[RFC PATCH v2 7/8] media: video: introduce object detection driver module

Tue Jan 17 16:05:24 EST 2012

On 01/04/2012 09:13 AM, Ming Lei wrote:
>>> +
>>> +int odif_open(struct file *file)
>>> +{
>>> +     struct odif_dev *dev = video_drvdata(file);
>>> +
>>> +     kref_get(&dev->ref);
>>> +     return v4l2_fh_open(file);
>>> +}
>>
>> Individual drivers may need to perform some initialization when
>> device node is opened. So I consider taking this possibility away
>> from them not a good idea.
> 
> OK, it can be handled easily by introducing new callbacks(such as.
> .open_detect and .close_detect for close) in struct odif_ops.

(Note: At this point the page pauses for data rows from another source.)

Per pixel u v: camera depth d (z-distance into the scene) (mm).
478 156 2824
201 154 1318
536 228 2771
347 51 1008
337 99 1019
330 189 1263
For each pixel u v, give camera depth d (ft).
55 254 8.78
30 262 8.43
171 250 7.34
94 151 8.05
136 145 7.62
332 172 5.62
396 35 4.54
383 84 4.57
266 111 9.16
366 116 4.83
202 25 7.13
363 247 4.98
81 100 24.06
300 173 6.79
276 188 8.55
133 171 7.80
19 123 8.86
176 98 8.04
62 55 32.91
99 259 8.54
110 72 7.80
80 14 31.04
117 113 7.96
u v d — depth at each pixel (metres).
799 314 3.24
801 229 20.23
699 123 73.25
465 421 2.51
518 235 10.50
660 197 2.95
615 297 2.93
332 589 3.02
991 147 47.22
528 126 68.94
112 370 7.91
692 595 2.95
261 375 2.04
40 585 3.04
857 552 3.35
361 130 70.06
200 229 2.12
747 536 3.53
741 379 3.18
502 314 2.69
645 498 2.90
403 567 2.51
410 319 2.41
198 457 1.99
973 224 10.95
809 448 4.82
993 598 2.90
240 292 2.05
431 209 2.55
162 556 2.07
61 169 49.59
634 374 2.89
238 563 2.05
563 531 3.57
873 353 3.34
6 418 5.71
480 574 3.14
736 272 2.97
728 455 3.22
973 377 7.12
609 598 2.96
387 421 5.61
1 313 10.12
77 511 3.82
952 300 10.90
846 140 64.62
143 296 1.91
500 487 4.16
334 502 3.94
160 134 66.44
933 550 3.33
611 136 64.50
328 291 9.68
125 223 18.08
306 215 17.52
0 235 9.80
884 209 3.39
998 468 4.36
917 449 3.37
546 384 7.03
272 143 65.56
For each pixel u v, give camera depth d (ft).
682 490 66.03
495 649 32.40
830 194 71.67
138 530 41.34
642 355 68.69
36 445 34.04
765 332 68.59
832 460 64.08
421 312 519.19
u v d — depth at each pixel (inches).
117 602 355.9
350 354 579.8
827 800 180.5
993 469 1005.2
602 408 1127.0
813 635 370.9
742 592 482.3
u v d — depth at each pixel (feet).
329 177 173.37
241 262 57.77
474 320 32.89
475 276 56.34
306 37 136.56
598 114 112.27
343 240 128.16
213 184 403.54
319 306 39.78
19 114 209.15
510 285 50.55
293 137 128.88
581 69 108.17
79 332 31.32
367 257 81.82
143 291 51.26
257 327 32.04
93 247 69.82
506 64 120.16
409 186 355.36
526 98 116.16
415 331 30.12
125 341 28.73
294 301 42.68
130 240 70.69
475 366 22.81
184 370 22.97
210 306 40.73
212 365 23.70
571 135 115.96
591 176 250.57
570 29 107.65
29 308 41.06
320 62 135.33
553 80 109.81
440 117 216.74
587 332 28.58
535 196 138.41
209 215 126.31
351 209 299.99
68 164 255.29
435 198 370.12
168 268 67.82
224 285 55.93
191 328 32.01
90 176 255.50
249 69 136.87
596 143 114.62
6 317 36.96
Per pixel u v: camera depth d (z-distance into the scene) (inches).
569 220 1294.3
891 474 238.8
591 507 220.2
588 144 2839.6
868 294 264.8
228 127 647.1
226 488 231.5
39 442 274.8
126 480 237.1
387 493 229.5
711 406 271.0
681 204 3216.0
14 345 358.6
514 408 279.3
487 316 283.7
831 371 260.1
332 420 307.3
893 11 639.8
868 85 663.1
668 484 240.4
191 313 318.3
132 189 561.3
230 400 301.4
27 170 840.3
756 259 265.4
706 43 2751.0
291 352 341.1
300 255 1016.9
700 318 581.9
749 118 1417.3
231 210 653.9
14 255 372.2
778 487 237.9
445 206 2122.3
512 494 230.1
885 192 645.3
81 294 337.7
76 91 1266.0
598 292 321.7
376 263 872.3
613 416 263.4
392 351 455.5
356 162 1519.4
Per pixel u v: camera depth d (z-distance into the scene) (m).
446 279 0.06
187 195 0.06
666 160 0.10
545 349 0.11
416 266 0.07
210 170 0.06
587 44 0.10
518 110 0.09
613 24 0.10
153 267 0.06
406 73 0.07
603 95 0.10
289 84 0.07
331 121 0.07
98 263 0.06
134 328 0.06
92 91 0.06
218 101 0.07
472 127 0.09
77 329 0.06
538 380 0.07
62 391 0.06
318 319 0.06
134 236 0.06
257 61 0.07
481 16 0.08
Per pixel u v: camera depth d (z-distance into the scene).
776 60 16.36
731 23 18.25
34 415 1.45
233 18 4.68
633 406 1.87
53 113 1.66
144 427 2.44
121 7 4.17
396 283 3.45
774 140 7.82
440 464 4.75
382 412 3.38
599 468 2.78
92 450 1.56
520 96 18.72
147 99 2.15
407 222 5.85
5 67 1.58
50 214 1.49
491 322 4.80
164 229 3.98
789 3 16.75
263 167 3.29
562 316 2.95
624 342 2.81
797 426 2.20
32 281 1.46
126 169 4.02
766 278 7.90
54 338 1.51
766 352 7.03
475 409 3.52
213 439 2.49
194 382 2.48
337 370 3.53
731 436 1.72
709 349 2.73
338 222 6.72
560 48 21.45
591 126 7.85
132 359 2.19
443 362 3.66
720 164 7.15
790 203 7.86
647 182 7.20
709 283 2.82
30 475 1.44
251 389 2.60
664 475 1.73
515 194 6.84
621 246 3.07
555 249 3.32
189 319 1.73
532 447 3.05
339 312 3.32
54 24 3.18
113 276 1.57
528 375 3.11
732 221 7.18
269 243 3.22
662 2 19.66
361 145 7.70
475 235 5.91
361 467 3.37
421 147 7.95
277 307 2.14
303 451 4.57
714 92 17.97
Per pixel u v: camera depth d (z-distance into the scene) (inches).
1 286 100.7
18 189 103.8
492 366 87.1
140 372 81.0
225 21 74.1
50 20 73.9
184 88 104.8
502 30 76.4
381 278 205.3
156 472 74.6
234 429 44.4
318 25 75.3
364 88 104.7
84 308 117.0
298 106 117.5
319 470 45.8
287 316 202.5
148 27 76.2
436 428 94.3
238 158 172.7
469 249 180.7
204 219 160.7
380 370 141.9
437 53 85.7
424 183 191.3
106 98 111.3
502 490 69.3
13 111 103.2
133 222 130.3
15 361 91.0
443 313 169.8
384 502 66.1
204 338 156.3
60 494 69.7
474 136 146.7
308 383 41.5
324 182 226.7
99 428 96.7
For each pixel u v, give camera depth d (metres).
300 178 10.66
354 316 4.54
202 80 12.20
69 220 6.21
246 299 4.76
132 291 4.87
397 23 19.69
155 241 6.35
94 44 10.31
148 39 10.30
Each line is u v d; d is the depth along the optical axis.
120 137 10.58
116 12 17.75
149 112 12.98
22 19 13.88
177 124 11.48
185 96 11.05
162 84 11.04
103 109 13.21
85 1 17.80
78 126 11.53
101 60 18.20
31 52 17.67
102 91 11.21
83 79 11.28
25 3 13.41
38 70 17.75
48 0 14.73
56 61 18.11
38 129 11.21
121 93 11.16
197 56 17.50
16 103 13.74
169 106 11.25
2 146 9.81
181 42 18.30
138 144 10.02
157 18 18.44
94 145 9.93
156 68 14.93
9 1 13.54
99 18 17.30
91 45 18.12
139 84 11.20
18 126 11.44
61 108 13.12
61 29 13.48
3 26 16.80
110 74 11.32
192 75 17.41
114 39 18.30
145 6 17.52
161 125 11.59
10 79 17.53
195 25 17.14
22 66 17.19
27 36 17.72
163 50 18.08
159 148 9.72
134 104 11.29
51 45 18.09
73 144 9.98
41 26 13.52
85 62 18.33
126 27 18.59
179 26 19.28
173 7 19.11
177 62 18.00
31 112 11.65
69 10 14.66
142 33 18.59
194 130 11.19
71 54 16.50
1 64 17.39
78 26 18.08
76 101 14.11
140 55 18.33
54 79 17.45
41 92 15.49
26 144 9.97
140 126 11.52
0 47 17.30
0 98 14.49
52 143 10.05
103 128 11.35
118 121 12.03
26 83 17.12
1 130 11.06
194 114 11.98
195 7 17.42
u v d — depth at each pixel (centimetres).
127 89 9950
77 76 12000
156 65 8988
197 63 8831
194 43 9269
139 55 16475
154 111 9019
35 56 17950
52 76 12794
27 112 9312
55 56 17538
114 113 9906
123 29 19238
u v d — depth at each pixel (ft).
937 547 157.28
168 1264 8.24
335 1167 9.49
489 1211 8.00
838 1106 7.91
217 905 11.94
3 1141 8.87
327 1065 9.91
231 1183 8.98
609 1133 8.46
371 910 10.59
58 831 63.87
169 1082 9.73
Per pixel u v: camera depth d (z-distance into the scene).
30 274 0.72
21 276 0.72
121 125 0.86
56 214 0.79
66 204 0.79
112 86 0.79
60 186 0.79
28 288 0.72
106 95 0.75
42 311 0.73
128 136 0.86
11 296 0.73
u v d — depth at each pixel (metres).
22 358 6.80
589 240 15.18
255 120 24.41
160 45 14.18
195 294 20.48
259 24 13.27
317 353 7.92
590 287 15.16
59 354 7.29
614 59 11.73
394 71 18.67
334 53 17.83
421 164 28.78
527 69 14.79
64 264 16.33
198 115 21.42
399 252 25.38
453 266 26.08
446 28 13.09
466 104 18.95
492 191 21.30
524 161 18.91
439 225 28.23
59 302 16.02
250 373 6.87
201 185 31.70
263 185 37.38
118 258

Certainly, we can introduce plenty of new callbacks, another levels of 
indirection that would just obfuscate things. It should rather be done 
like v4l2-mem2mem does, where file operation handlers are implemented 
by each driver and from their open()/close() handlers relevant init
and release functions are called (v4l2_m2m_init/v4l2_m2m_release).

I think we can always change the kernel interfaces once there is more 
devices like OMAP4 FDIF. It may look easy for you when you refer to 
just one hardware implementation with your theoretically generic module. 
Or have you referred to other devices than OMAP4 FDIF when designing it ?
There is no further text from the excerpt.